## Problem to work on
Transcribe the data that follows. Match it character for character.

Transcribed page contents:
※ ※ ※

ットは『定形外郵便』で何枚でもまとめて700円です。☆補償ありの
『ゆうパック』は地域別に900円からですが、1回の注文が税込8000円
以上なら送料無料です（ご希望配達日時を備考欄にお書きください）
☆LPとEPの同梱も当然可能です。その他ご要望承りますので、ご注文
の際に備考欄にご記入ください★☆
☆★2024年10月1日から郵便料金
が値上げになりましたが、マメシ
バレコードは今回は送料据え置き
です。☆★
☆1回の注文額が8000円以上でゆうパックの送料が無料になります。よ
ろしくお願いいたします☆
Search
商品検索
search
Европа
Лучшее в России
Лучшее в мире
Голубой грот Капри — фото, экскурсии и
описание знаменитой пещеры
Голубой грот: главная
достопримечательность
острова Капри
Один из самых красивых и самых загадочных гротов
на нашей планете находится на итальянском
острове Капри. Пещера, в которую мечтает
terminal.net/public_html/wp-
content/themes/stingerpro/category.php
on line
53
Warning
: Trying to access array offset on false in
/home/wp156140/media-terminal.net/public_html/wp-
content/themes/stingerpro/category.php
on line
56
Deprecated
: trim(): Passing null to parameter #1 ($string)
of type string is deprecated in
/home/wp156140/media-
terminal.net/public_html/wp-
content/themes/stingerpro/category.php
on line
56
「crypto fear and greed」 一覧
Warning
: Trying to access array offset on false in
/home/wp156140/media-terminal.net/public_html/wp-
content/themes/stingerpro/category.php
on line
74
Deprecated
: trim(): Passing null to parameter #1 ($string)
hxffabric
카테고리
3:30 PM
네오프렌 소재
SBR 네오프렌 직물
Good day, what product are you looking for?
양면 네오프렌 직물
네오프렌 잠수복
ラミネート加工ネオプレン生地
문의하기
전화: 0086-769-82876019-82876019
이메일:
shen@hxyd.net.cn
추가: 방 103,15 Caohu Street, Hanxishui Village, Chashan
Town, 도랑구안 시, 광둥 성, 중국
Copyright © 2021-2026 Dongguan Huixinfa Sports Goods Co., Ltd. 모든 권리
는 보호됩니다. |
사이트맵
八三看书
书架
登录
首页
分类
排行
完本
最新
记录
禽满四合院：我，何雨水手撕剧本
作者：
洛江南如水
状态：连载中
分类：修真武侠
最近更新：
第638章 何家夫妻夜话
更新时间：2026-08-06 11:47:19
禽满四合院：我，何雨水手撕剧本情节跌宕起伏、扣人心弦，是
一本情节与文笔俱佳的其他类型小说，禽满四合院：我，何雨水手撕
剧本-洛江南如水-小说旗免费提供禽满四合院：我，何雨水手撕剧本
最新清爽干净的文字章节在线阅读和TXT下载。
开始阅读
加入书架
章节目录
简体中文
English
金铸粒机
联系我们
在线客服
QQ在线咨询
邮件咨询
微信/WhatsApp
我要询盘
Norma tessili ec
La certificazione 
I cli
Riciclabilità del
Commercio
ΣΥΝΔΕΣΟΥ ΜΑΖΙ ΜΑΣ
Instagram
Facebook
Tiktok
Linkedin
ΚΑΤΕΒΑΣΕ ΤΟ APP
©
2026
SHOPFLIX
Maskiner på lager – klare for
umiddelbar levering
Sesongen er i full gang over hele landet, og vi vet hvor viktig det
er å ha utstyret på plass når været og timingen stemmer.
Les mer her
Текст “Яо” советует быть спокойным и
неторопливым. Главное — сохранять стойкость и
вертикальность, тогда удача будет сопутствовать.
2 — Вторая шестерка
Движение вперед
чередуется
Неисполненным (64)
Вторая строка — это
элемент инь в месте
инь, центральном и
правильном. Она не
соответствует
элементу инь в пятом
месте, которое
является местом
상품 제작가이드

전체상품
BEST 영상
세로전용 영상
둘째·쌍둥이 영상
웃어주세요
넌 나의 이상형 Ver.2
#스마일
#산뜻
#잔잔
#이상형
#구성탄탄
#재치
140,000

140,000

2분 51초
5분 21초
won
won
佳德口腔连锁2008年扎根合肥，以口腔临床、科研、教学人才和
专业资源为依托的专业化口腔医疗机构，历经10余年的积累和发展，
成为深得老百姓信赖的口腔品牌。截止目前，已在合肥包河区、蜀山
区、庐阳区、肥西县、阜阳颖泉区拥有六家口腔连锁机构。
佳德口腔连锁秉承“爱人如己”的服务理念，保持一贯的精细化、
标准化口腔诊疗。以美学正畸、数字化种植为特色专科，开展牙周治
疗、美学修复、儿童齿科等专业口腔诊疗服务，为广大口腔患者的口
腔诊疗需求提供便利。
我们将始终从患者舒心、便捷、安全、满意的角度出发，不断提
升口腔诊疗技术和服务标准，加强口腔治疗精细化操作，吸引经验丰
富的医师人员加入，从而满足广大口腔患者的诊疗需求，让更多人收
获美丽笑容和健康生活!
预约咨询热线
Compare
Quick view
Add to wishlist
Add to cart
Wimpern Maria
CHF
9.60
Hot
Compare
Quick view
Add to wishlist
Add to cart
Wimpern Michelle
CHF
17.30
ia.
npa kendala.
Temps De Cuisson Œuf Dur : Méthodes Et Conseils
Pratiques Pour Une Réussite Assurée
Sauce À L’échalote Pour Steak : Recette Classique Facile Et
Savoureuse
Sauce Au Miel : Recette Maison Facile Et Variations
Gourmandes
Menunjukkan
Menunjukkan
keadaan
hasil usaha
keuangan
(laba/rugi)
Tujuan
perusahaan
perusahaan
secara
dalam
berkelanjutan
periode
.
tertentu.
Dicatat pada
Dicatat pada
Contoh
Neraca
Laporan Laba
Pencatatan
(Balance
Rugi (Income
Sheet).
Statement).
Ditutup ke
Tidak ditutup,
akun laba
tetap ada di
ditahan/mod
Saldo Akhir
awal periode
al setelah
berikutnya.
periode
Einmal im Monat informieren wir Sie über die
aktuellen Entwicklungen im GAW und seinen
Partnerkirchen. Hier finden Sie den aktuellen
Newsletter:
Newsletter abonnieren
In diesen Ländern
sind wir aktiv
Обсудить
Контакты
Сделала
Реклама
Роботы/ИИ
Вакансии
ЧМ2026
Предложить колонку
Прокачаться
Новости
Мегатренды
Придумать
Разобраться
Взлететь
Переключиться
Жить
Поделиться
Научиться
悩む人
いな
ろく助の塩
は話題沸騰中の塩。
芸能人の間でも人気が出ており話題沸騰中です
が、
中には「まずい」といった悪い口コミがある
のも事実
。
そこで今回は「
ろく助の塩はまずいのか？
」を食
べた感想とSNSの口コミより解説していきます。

※ ※ ※

## Exercise output
ットは『定形外郵便』で何枚でもまとめて700円です。☆補償ありの
『ゆうパック』は地域別に900円からですが、1回の注文が税込8000円
以上なら送料無料です（ご希望配達日時を備考欄にお書きください）
☆LPとEPの同梱も当然可能です。その他ご要望承りますので、ご注文
の際に備考欄にご記入ください★☆
☆★2024年10月1日から郵便料金
が値上げになりましたが、マメシ
バレコードは今回は送料据え置き
です。☆★
☆1回の注文額が8000円以上でゆうパックの送料が無料になります。よ
ろしくお願いいたします☆
Search
商品検索
search
Европа
Лучшее в России
Лучшее в мире
Голубой грот Капри — фото, экскурсии и
описание знаменитой пещеры
Голубой грот: главная
достопримечательность
острова Капри
Один из самых красивых и самых загадочных гротов
на нашей планете находится на итальянском
острове Капри. Пещера, в которую мечтает
terminal.net/public_html/wp-
content/themes/stingerpro/category.php
on line
53
Warning
: Trying to access array offset on false in
/home/wp156140/media-terminal.net/public_html/wp-
content/themes/stingerpro/category.php
on line
56
Deprecated
: trim(): Passing null to parameter #1 ($string)
of type string is deprecated in
/home/wp156140/media-
terminal.net/public_html/wp-
content/themes/stingerpro/category.php
on line
56
「crypto fear and greed」 一覧
Warning
: Trying to access array offset on false in
/home/wp156140/media-terminal.net/public_html/wp-
content/themes/stingerpro/category.php
on line
74
Deprecated
: trim(): Passing null to parameter #1 ($string)
hxffabric
카테고리
3:30 PM
네오프렌 소재
SBR 네오프렌 직물
Good day, what product are you looking for?
양면 네오프렌 직물
네오프렌 잠수복
ラミネート加工ネオプレン生地
문의하기
전화: 0086-769-82876019-82876019
이메일:
shen@hxyd.net.cn
추가: 방 103,15 Caohu Street, Hanxishui Village, Chashan
Town, 도랑구안 시, 광둥 성, 중국
Copyright © 2021-2026 Dongguan Huixinfa Sports Goods Co., Ltd. 모든 권리
는 보호됩니다. |
사이트맵
八三看书
书架
登录
首页
分类
排行
完本
最新
记录
禽满四合院：我，何雨水手撕剧本
作者：
洛江南如水
状态：连载中
分类：修真武侠
最近更新：
第638章 何家夫妻夜话
更新时间：2026-08-06 11:47:19
禽满四合院：我，何雨水手撕剧本情节跌宕起伏、扣人心弦，是
一本情节与文笔俱佳的其他类型小说，禽满四合院：我，何雨水手撕
剧本-洛江南如水-小说旗免费提供禽满四合院：我，何雨水手撕剧本
最新清爽干净的文字章节在线阅读和TXT下载。
开始阅读
加入书架
章节目录
简体中文
English
金铸粒机
联系我们
在线客服
QQ在线咨询
邮件咨询
微信/WhatsApp
我要询盘
Norma tessili ec
La certificazione 
I cli
Riciclabilità del
Commercio
ΣΥΝΔΕΣΟΥ ΜΑΖΙ ΜΑΣ
Instagram
Facebook
Tiktok
Linkedin
ΚΑΤΕΒΑΣΕ ΤΟ APP
©
2026
SHOPFLIX
Maskiner på lager – klare for
umiddelbar levering
Sesongen er i full gang over hele landet, og vi vet hvor viktig det
er å ha utstyret på plass når været og timingen stemmer.
Les mer her
Текст “Яо” советует быть спокойным и
неторопливым. Главное — сохранять стойкость и
вертикальность, тогда удача будет сопутствовать.
2 — Вторая шестерка
Движение вперед
чередуется
Неисполненным (64)
Вторая строка — это
элемент инь в месте
инь, центральном и
правильном. Она не
соответствует
элементу инь в пятом
месте, которое
является местом
상품 제작가이드

전체상품
BEST 영상
세로전용 영상
둘째·쌍둥이 영상
웃어주세요
넌 나의 이상형 Ver.2
#스마일
#산뜻
#잔잔
#이상형
#구성탄탄
#재치
140,000

140,000

2분 51초
5분 21초
won
won
佳德口腔连锁2008年扎根合肥，以口腔临床、科研、教学人才和
专业资源为依托的专业化口腔医疗机构，历经10余年的积累和发展，
成为深得老百姓信赖的口腔品牌。截止目前，已在合肥包河区、蜀山
区、庐阳区、肥西县、阜阳颖泉区拥有六家口腔连锁机构。
佳德口腔连锁秉承“爱人如己”的服务理念，保持一贯的精细化、
标准化口腔诊疗。以美学正畸、数字化种植为特色专科，开展牙周治
疗、美学修复、儿童齿科等专业口腔诊疗服务，为广大口腔患者的口
腔诊疗需求提供便利。
我们将始终从患者舒心、便捷、安全、满意的角度出发，不断提
升口腔诊疗技术和服务标准，加强口腔治疗精细化操作，吸引经验丰
富的医师人员加入，从而满足广大口腔患者的诊疗需求，让更多人收
获美丽笑容和健康生活!
预约咨询热线
Compare
Quick view
Add to wishlist
Add to cart
Wimpern Maria
CHF
9.60
Hot
Compare
Quick view
Add to wishlist
Add to cart
Wimpern Michelle
CHF
17.30
ia.
npa kendala.
Temps De Cuisson Œuf Dur : Méthodes Et Conseils
Pratiques Pour Une Réussite Assurée
Sauce À L’échalote Pour Steak : Recette Classique Facile Et
Savoureuse
Sauce Au Miel : Recette Maison Facile Et Variations
Gourmandes
Menunjukkan
Menunjukkan
keadaan
hasil usaha
keuangan
(laba/rugi)
Tujuan
perusahaan
perusahaan
secara
dalam
berkelanjutan
periode
.
tertentu.
Dicatat pada
Dicatat pada
Contoh
Neraca
Laporan Laba
Pencatatan
(Balance
Rugi (Income
Sheet).
Statement).
Ditutup ke
Tidak ditutup,
akun laba
tetap ada di
ditahan/mod
Saldo Akhir
awal periode
al setelah
berikutnya.
periode
Einmal im Monat informieren wir Sie über die
aktuellen Entwicklungen im GAW und seinen
Partnerkirchen. Hier finden Sie den aktuellen
Newsletter:
Newsletter abonnieren
In diesen Ländern
sind wir aktiv
Обсудить
Контакты
Сделала
Реклама
Роботы/ИИ
Вакансии
ЧМ2026
Предложить колонку
Прокачаться
Новости
Мегатренды
Придумать
Разобраться
Взлететь
Переключиться
Жить
Поделиться
Научиться
悩む人
いな
ろく助の塩
は話題沸騰中の塩。
芸能人の間でも人気が出ており話題沸騰中です
が、
中には「まずい」といった悪い口コミがある
のも事実
。
そこで今回は「
ろく助の塩はまずいのか？
」を食
べた感想とSNSの口コミより解説していきます。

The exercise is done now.